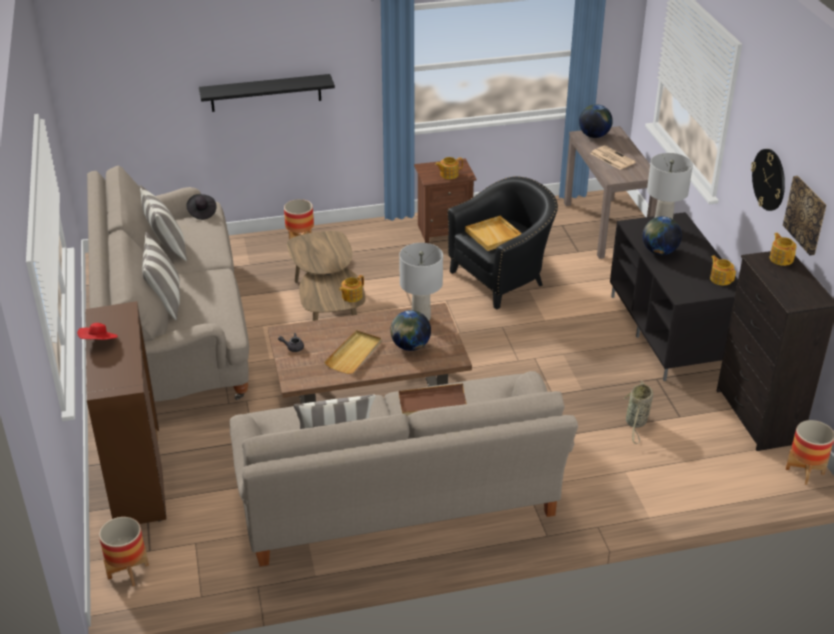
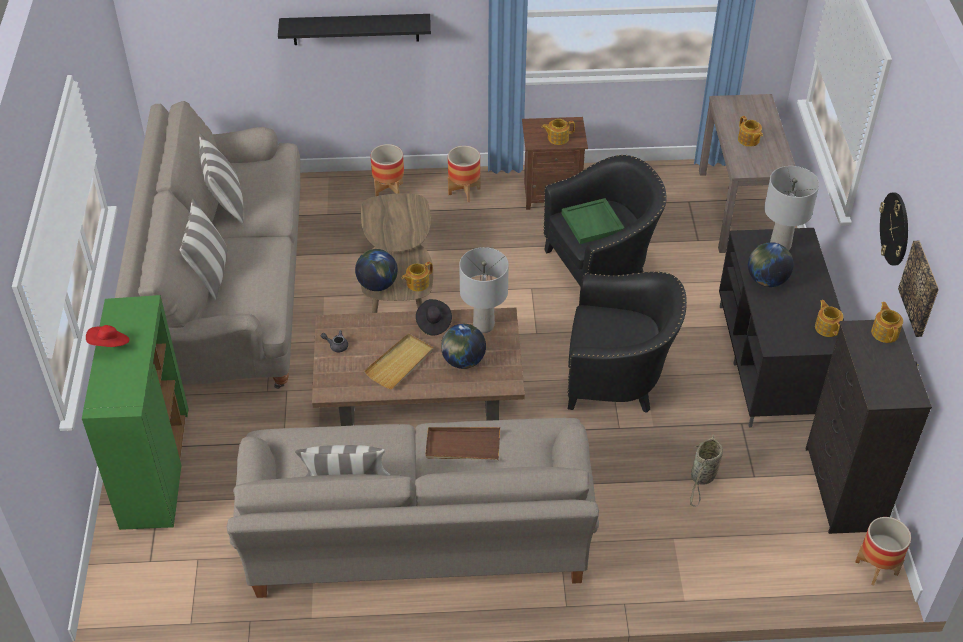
camera: 10 degrees right, 10 degrees up
(128, 571) = (124, 583): planter -> planter (464, 191)
(137, 475) = (155, 468): brown cabinet -> green cabinet
(201, 212) = (273, 159): black hat -> black hat (433, 323)
(494, 235) = (593, 223): beige tray -> green tray
(541, 358) = (618, 379): none -> black armchair
(594, 135) = (737, 105): globe -> globe (377, 284)
(611, 158) = (748, 140): newspaper -> teapot

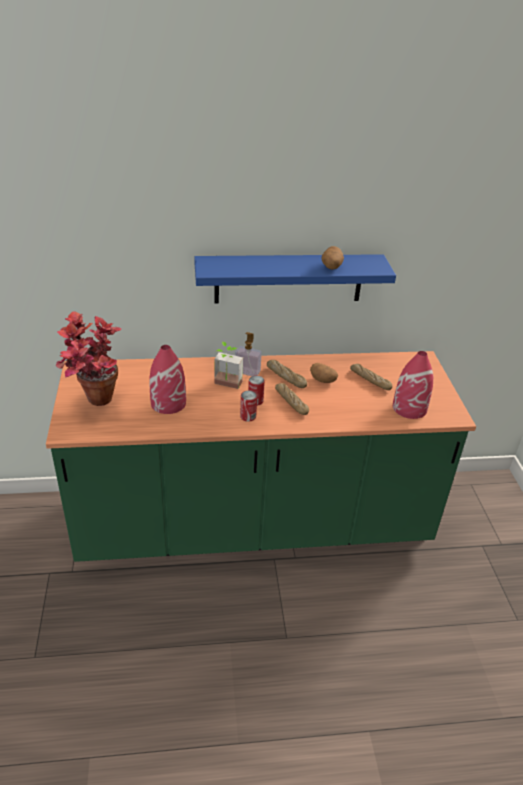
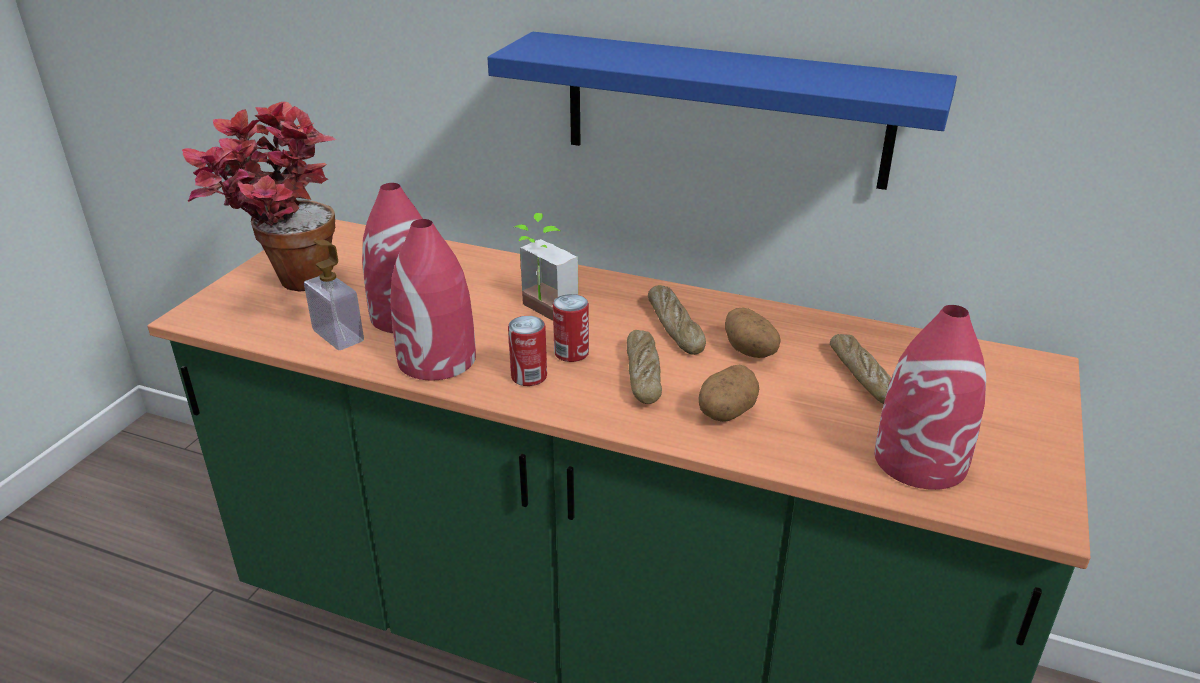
camera: 30 degrees right, 5 degrees down
(203, 420) = (437, 360): none -> red vase
(247, 371) = (606, 299): soap dispenser -> soap dispenser (338, 336)
(331, 267) = (796, 77): potato -> potato (725, 413)

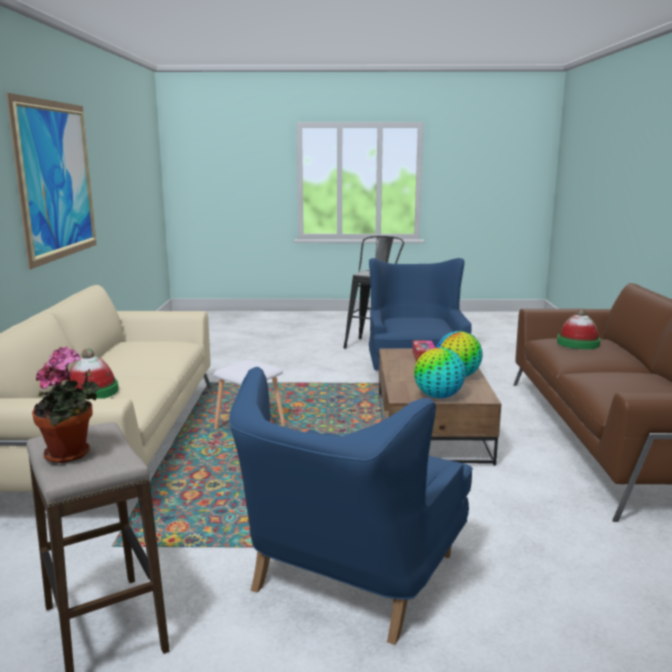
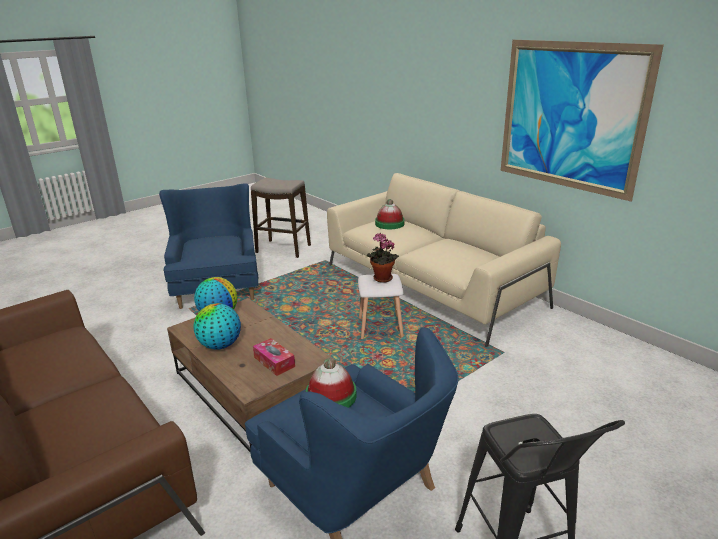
camera: 140 degrees right, 10 degrees up
(71, 454) = (279, 181): potted plant -> potted plant (381, 279)
(578, 343) = (93, 417): hat -> hat (331, 396)

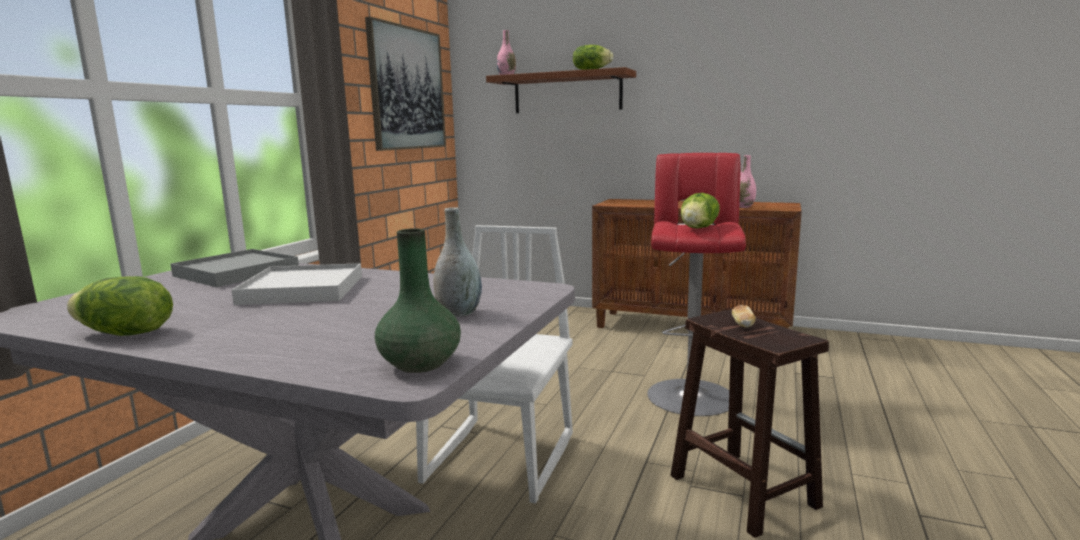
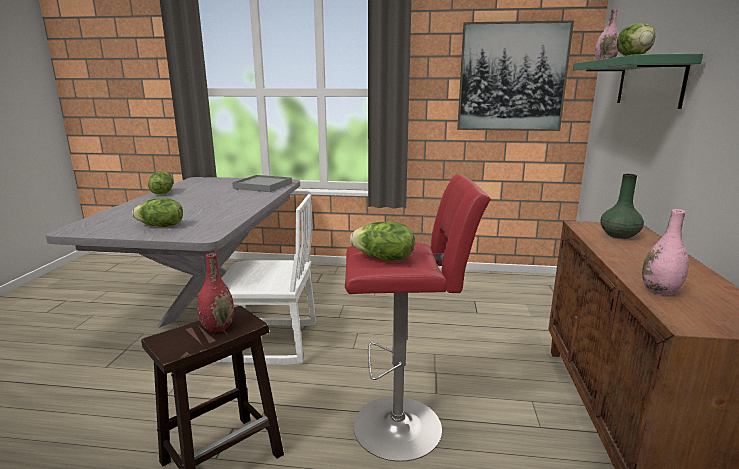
camera: 75 degrees right, 5 degrees up
(302, 290) = (222, 199): white tray -> none
(419, 363) = (86, 229): green vase -> green vase (619, 235)
(459, 313) = (161, 226): grey vase -> lettuce
(567, 93) = (649, 82): brown shelf -> green shelf
(742, 325) = (218, 327): bread -> red vase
::::::
_Task instructions_: Each line of the material above that contains the word "vase" counts once; report the total and nothing else.

_Result below_: 4